Put every line of text from the data below into a Markdown table with the columns "Row" and "Line," numbering the rows and skipping blank lines. Leave the pictures out of the table.

───── SUPPLIED DATA

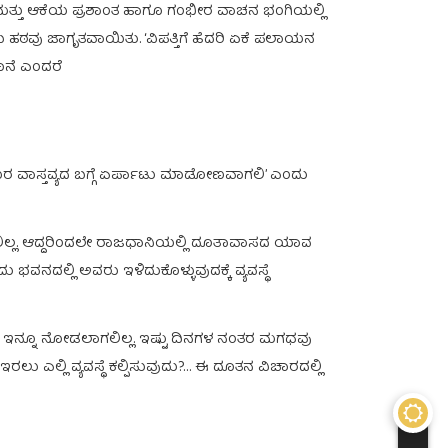
ಿ ಮತ್ತು ಆಕೆಯ ಪ್ರಶಾಂತ ಹಾಗೂ ಗಂಭೀರ ವಾಚನ ಭಂಗಿಯಲ್ಲಿ
ಹಠವು ಜಾಗೃತವಾಯಿತು. ‘ವಿಪತ್ತಿಗೆ ಹೆದರಿ ಏಕೆ ಪಲಾಯನ
ನೆ ಎಂದರೆ
ರ ವಾಸ್ತವ್ಯದ ಬಗ್ಗೆ ಏರ್ಪಾಟು ಮಾಡೋಣವಾಗಲಿ’ ಎಂದು
ಿರಲಿಲ್ಲ. ಆದ್ದರಿಂದಲೇ ರಾಜಧಾನಿಯಲ್ಲಿ ದೂತಾವಾಸದ ಯಾವ
ಲ್ಲಿ ಅವರು ಇಳಿದುಕೊಳ್ಳುವುದಕ್ಕೆ ವ್ಯವಸ್ಥೆ
ೋ ಇನ್ನೂ ನೋಡಲಾಗಲಿಲ್ಲ. ಇಷ್ಟು ದಿನಗಳ ನಂತರ ಮಗಧವು
 ಎಲ್ಲಿ ವ್ಯವಸ್ಥೆ ಕಲ್ಪಿಸುವುದು?… ಈ ದೂತನ ವಿಚಾರದಲ್ಲಿ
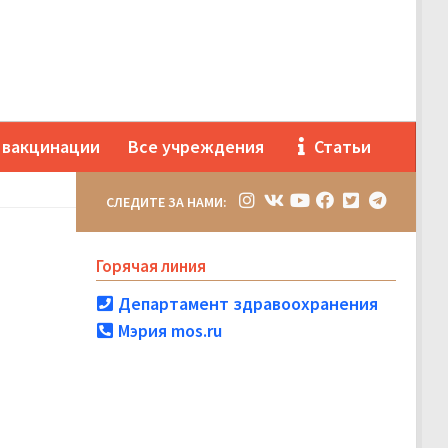
 вакцинации
Все учреждения
Статьи
СЛЕДИТЕ ЗА НАМИ:
Горячая линия
Департамент здравоохранения
Мэрия mos.ru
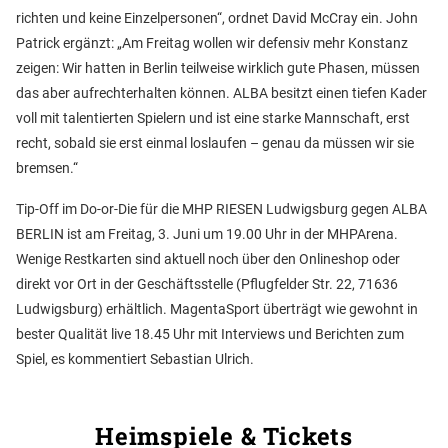
richten und keine Einzelpersonen“, ordnet David McCray ein. John
Patrick ergänzt: „Am Freitag wollen wir defensiv mehr Konstanz
zeigen: Wir hatten in Berlin teilweise wirklich gute Phasen, müssen
das aber aufrechterhalten können. ALBA besitzt einen tiefen Kader
voll mit talentierten Spielern und ist eine starke Mannschaft, erst
recht, sobald sie erst einmal loslaufen – genau da müssen wir sie
bremsen.“
Tip-Off im Do-or-Die für die MHP RIESEN Ludwigsburg gegen ALBA
BERLIN ist am Freitag, 3. Juni um 19.00 Uhr in der MHPArena.
Wenige Restkarten sind aktuell noch über den Onlineshop oder
direkt vor Ort in der Geschäftsstelle (Pflugfelder Str. 22, 71636
Ludwigsburg) erhältlich. MagentaSport überträgt wie gewohnt in
bester Qualität live 18.45 Uhr mit Interviews und Berichten zum
Spiel, es kommentiert Sebastian Ulrich.
Heimspiele & Tickets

──────────

● **REPLY**
| Row | Line |
|---|---|
| 1 | ಿ ಮತ್ತು ಆಕೆಯ ಪ್ರಶಾಂತ ಹಾಗೂ ಗಂಭೀರ ವಾಚನ ಭಂಗಿಯಲ್ಲಿ |
| 2 | ಹಠವು ಜಾಗೃತವಾಯಿತು. ‘ವಿಪತ್ತಿಗೆ ಹೆದರಿ ಏಕೆ ಪಲಾಯನ |
| 3 | ನೆ ಎಂದರೆ |
| 4 | ರ ವಾಸ್ತವ್ಯದ ಬಗ್ಗೆ ಏರ್ಪಾಟು ಮಾಡೋಣವಾಗಲಿ’ ಎಂದು |
| 5 | ಿರಲಿಲ್ಲ. ಆದ್ದರಿಂದಲೇ ರಾಜಧಾನಿಯಲ್ಲಿ ದೂತಾವಾಸದ ಯಾವ |
| 6 | ಲ್ಲಿ ಅವರು ಇಳಿದುಕೊಳ್ಳುವುದಕ್ಕೆ ವ್ಯವಸ್ಥೆ |
| 7 | ೋ ಇನ್ನೂ ನೋಡಲಾಗಲಿಲ್ಲ. ಇಷ್ಟು ದಿನಗಳ ನಂತರ ಮಗಧವು |
| 8 |  ಎಲ್ಲಿ ವ್ಯವಸ್ಥೆ ಕಲ್ಪಿಸುವುದು?… ಈ ದೂತನ ವಿಚಾರದಲ್ಲಿ |
| 9 |  вакцинации |
| 10 | Все учреждения |
| 11 | Статьи |
| 12 | СЛЕДИТЕ ЗА НАМИ: |
| 13 | Горячая линия |
| 14 | Департамент здравоохранения |
| 15 | Мэрия mos.ru |
| 16 | richten und keine Einzelpersonen“, ordnet David McCray ein. John |
| 17 | Patrick ergänzt: „Am Freitag wollen wir defensiv mehr Konstanz |
| 18 | zeigen: Wir hatten in Berlin teilweise wirklich gute Phasen, müssen |
| 19 | das aber aufrechterhalten können. ALBA besitzt einen tiefen Kader |
| 20 | voll mit talentierten Spielern und ist eine starke Mannschaft, erst |
| 21 | recht, sobald sie erst einmal loslaufen – genau da müssen wir sie |
| 22 | bremsen.“ |
| 23 | Tip-Off im Do-or-Die für die MHP RIESEN Ludwigsburg gegen ALBA |
| 24 | BERLIN ist am Freitag, 3. Juni um 19.00 Uhr in der MHPArena. |
| 25 | Wenige Restkarten sind aktuell noch über den Onlineshop oder |
| 26 | direkt vor Ort in der Geschäftsstelle (Pflugfelder Str. 22, 71636 |
| 27 | Ludwigsburg) erhältlich. MagentaSport überträgt wie gewohnt in |
| 28 | bester Qualität live 18.45 Uhr mit Interviews und Berichten zum |
| 29 | Spiel, es kommentiert Sebastian Ulrich. |
| 30 | Heimspiele & Tickets |